_Consignes_.
- 1) Recopiez fidèlement le passage de l'extrait fourni qui va de « pour venger son » jusqu'à « appuis du courage. ».
- 2) Dressez la liste complète des personnes que l'extrait fourni désigne par leur nom.

Le général Shauenbourg dirigeait l'attaque des Français, le général Derlach commandait les Bernois, et près de lui se trouvait Steiger; la disproportion du nombre était effrayante : six mille Bernois se trouvaient en présence de dix-huit mille hommes de ces troupes qui remplissaient l'univers de terreur et d'admiration; il fallait que les Français, qui avaient à repousser le choc du désespoir, continssent leur ardeur pour n'écouter que la discipline. L'avant-garde ennemie qui vient s'offrirà leurs coups, leur cause un frémissement involontaire; ce sont pour la plupart des femmes qui s'avancent; la mère y conduit ses filles, son époux et ses fils combattent à ses côtés ; les familles ont formé le vœu de mourir ensemble. Pourra-t-on quitter le combat? La femme sera

pour venger son mari, et le frère sera là pour venger ses sœurs; mais point de cavalerie, point d'artillerie volante, point d'ordre, point de tactique; la patrie et la famille voilà les deux seuls appuis du courage.

Les Français s'étonnaient de voir les paysans armés, après avoir été repoussés quatre fois, se replier en bon ordre et faire encore volte-face; tout à coup ces paysans se précipitent à la bouche des canons; les Français frappaient à regret des femmes, et les conjuraient en vain d'éviter une borrible mitraille. Enfin la victoire des Français fut assurée par leur discipline, leurs canons et leur cavalerie; tristement vainqueurs, ils confessaient n'avoir jamais vu un plus hideux champ de bataille, deux cents héroïnes le couvraient de leurs restes. Le chemin de Berne était ouvert aux Français.

_Données enregistrées_.
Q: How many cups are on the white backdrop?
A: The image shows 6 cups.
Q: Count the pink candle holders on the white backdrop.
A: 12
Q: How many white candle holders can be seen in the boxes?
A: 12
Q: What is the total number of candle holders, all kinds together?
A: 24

--

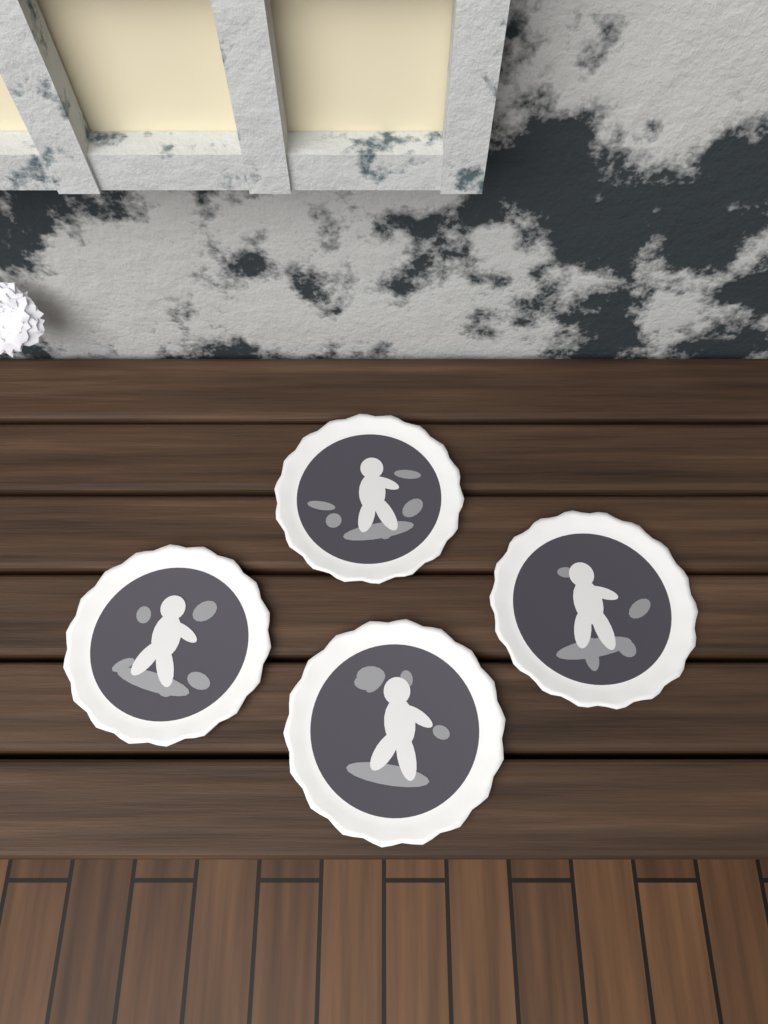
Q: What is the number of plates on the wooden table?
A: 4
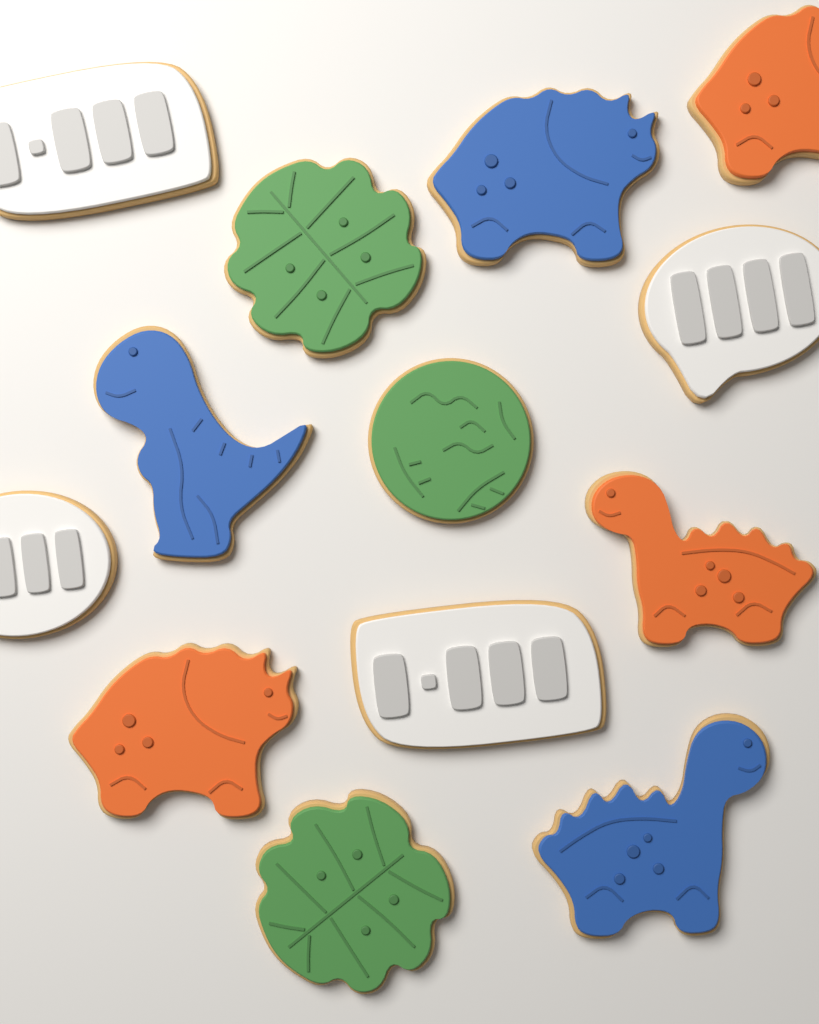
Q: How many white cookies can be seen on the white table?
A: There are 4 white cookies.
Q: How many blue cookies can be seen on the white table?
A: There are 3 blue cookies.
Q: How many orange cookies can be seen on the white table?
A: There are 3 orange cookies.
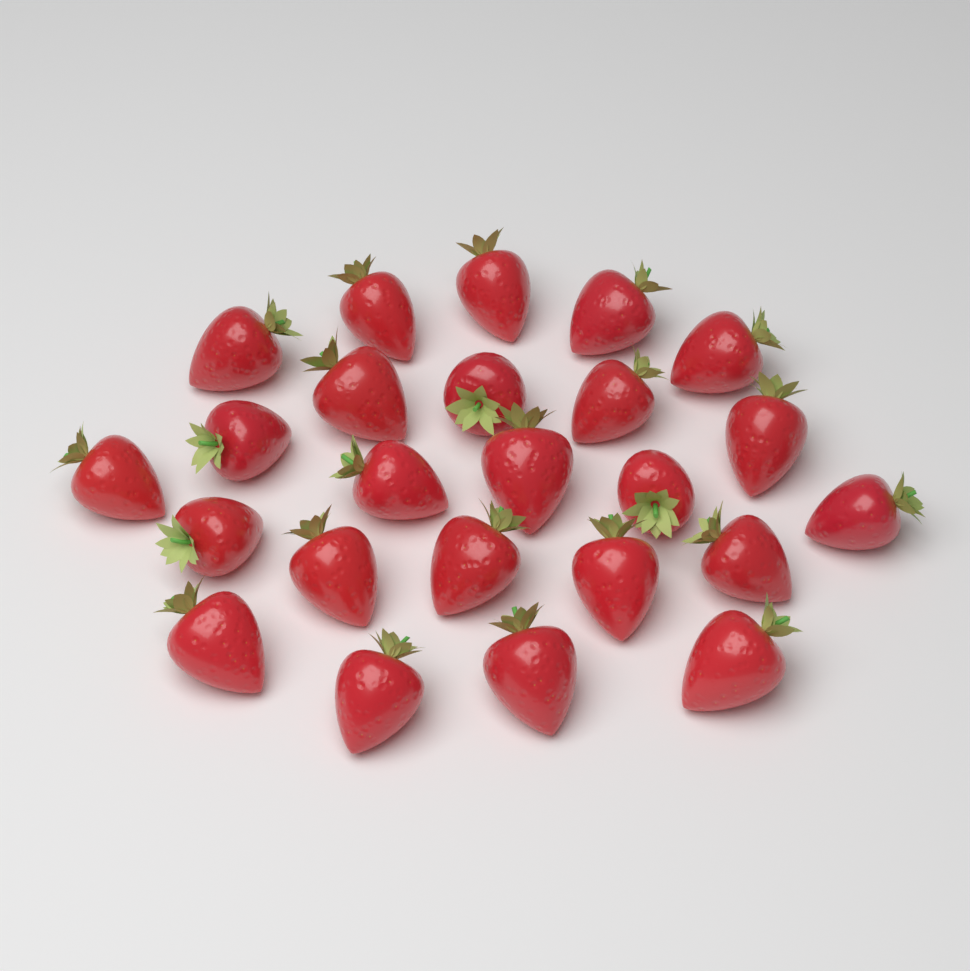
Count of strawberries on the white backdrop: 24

_Réponses_.
- 1)
pour venger son mari, et le frère sera là pour venger ses sœurs; mais point de cavalerie, point d'artillerie volante, point d'ordre, point de tactique; la patrie et la famille voilà les deux seuls appuis du courage.

- 2)
- Shauenbourg
- Derlach
- Steiger